2011 OSU Molecular Life Sciences
Interdisciplinary Graduate Programs Symposium
Poster abstracts
Abstract:
Peripheral sensory organs development in Drosophila has been an ideal model to study neurogenesis for many years. According to the widely accepted Prepattern Hypothesis, this process is delicately regulated by three groups of genes: prepattern genes to set up spatial and temporal coordinates, proneural genes to provide neural fate potentials, and neurogenic genes to restrict neural fate determination.

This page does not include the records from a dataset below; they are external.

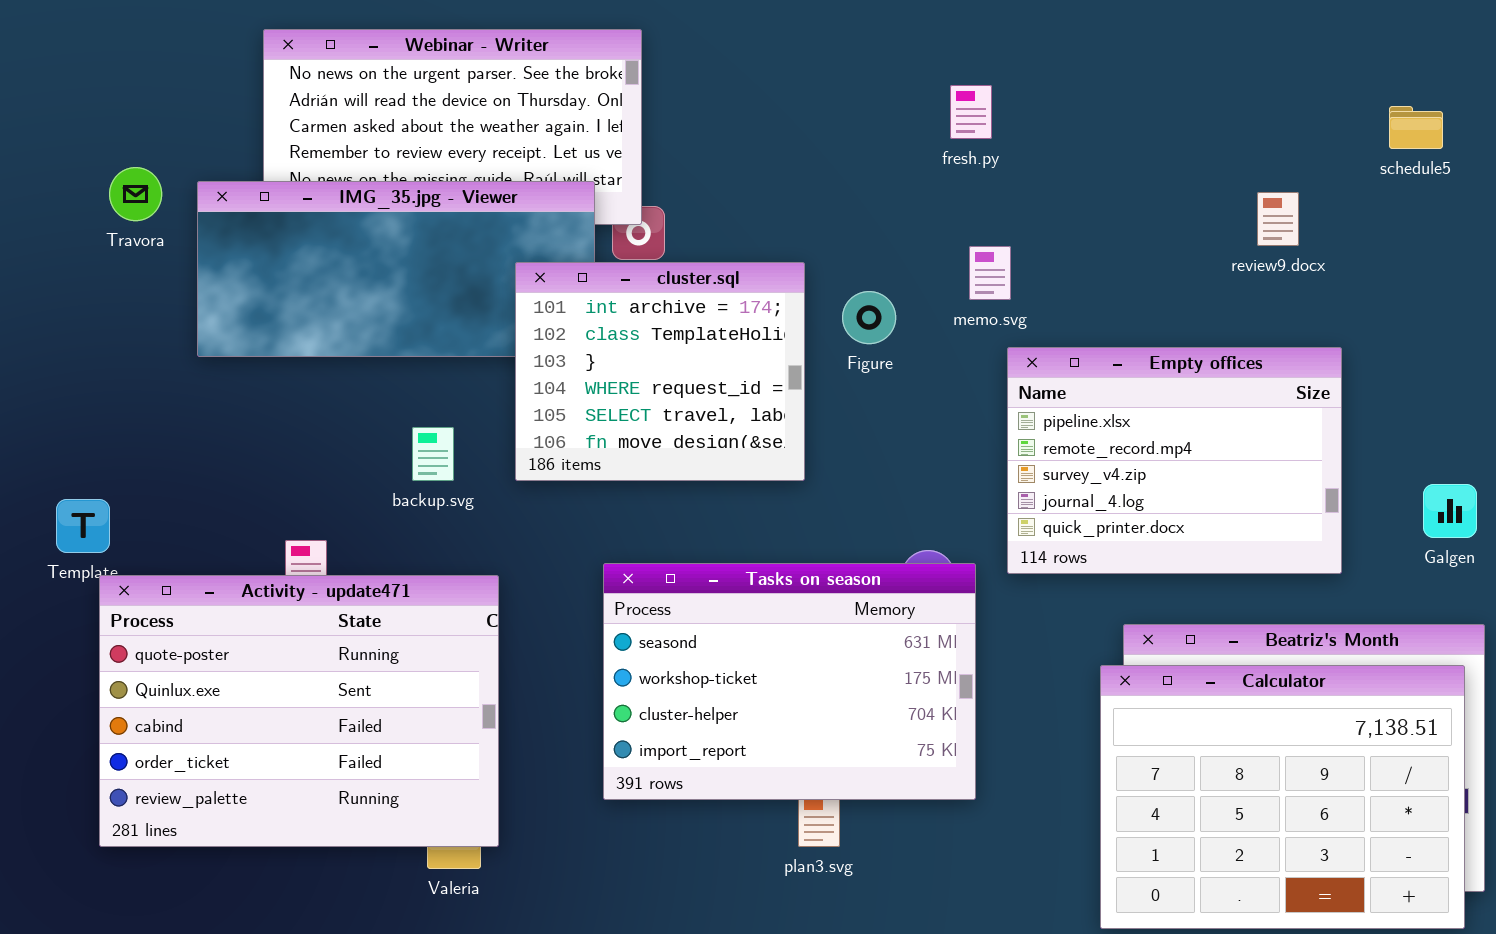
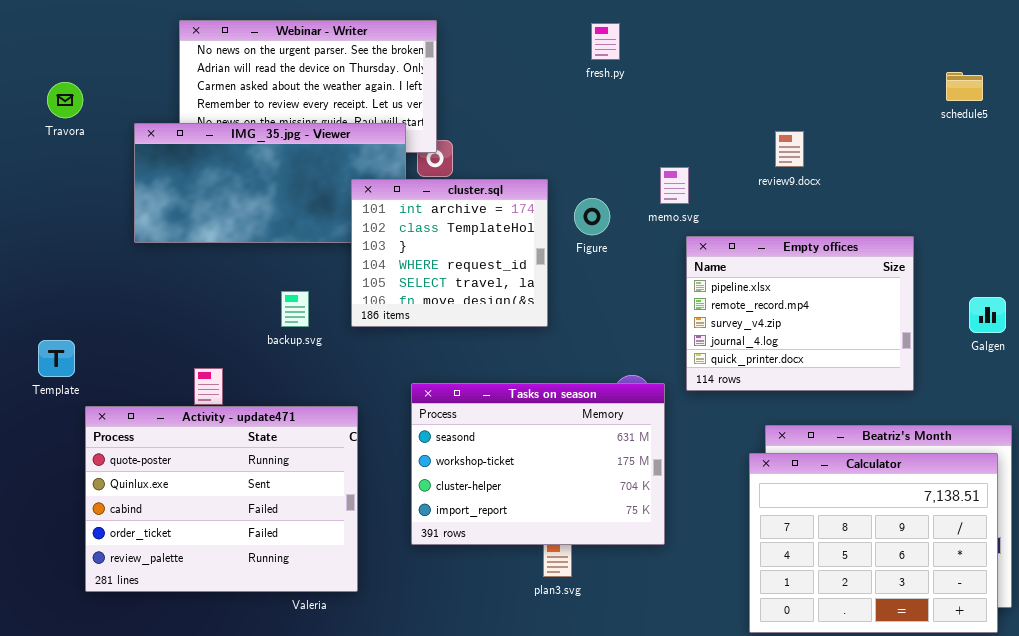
fresh.py: [950,85,992,139] -> [591,23,620,60], moved
Travora: [109,167,162,221] -> [47,82,83,118], moved
review9.docx: [1257,192,1299,246] -> [775,131,804,167], moved
Galgen: [1423,484,1477,538] -> [969,297,1006,333], moved
Activity - update471: [99,575,499,847] -> [85,406,358,592], moved

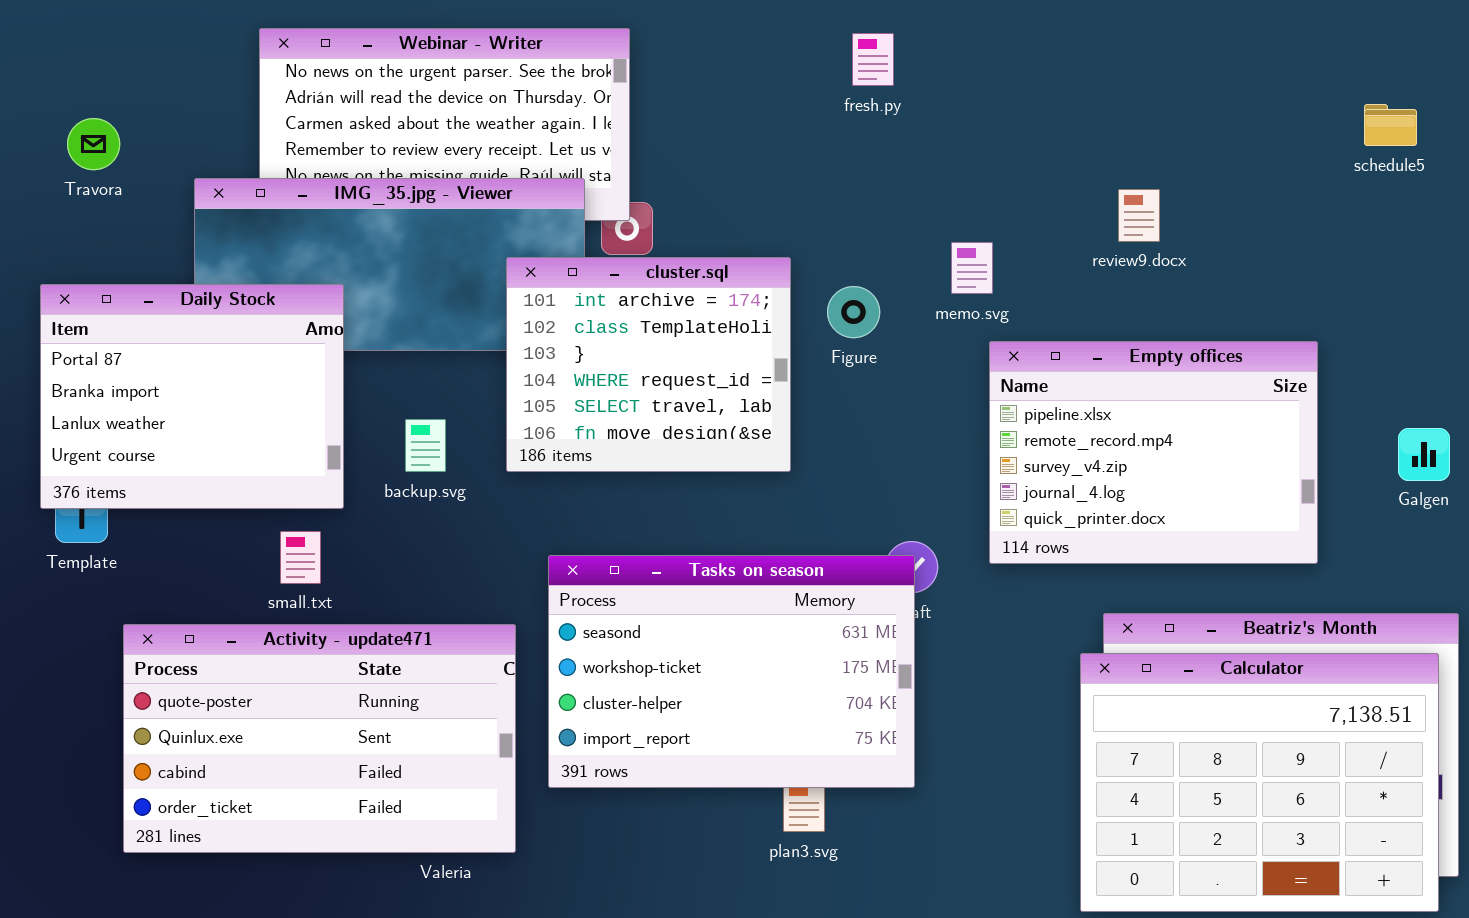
Daily Stock: none -> [40,284,344,509], opened
Tasks on season: [411,383,665,545] -> [548,555,915,788], moved
Activity - update471: [85,406,358,592] -> [123,624,516,853], resized

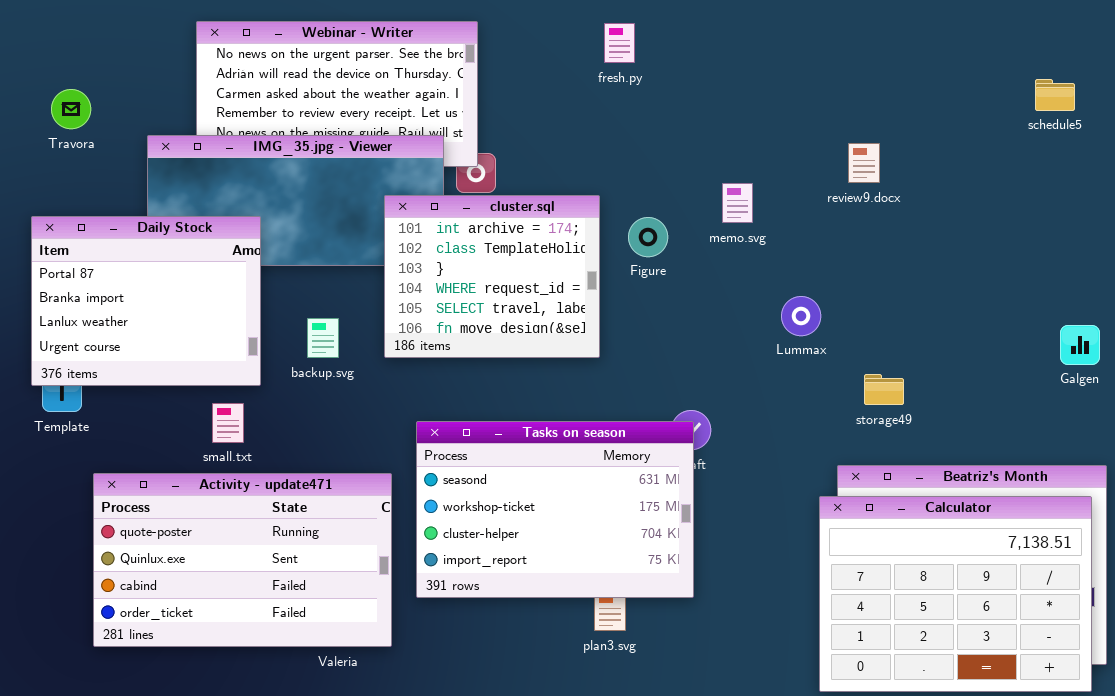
fresh.py: [852,33,894,86] -> [604,23,635,63], moved
Empty offices: [989,341,1318,564] -> none, closed

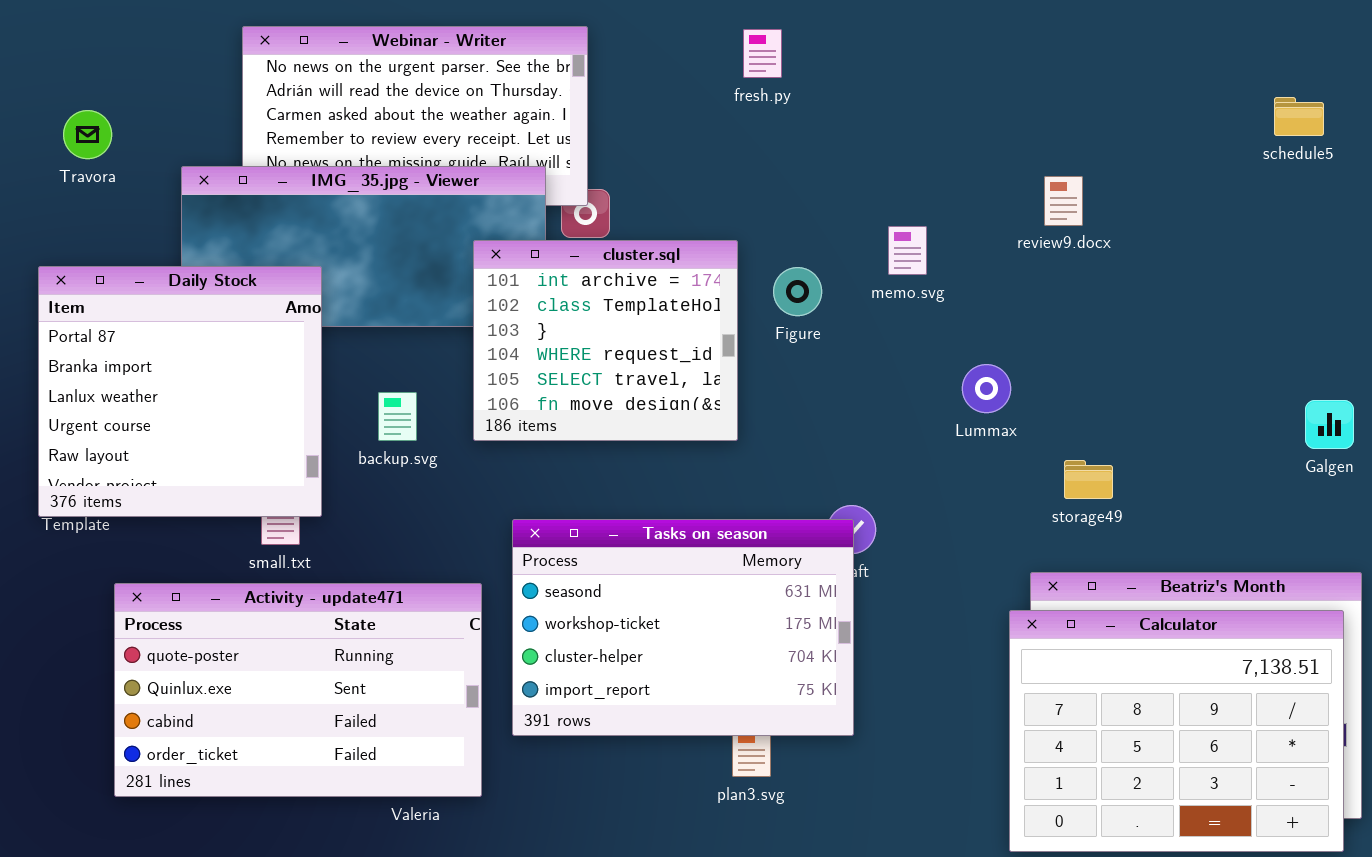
Daily Stock: [31,216,261,386] -> [38,266,322,517], resized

Our previous study revealed a gene friend of echinoid (fred) that plays key roles in suppressing neural fate in wing disc epidermal cells. When fred is knocked down by inducible fred-RNAi in different regions of the wing disc, ectopic sensory organ precursors (SOPs) arise from almost all cells, including outside of proneural clusters. This result suggests that neural potentials exist in of nearly all cells of the wing imaginal discs, not limited to cells within proneural clusters. We carried out a microarray study and identified 72 significantly up-regulated genes and 60 significantly down-regulated genes in fred-RNAi background. Interestingly, a prepattern gene pannier (pnr), especially one of its isoforms pnr-beta, is suppressed by fred knock-down. It is surprising because pnr is required for proneural cluster formation, and pnr-beta was proved to promote proneural gene expression. Our study has identified the outlines of the fred regulatory network required for the suppression of ectopic SOP formation in imaginal wing discs. The results of this analysis will be presented.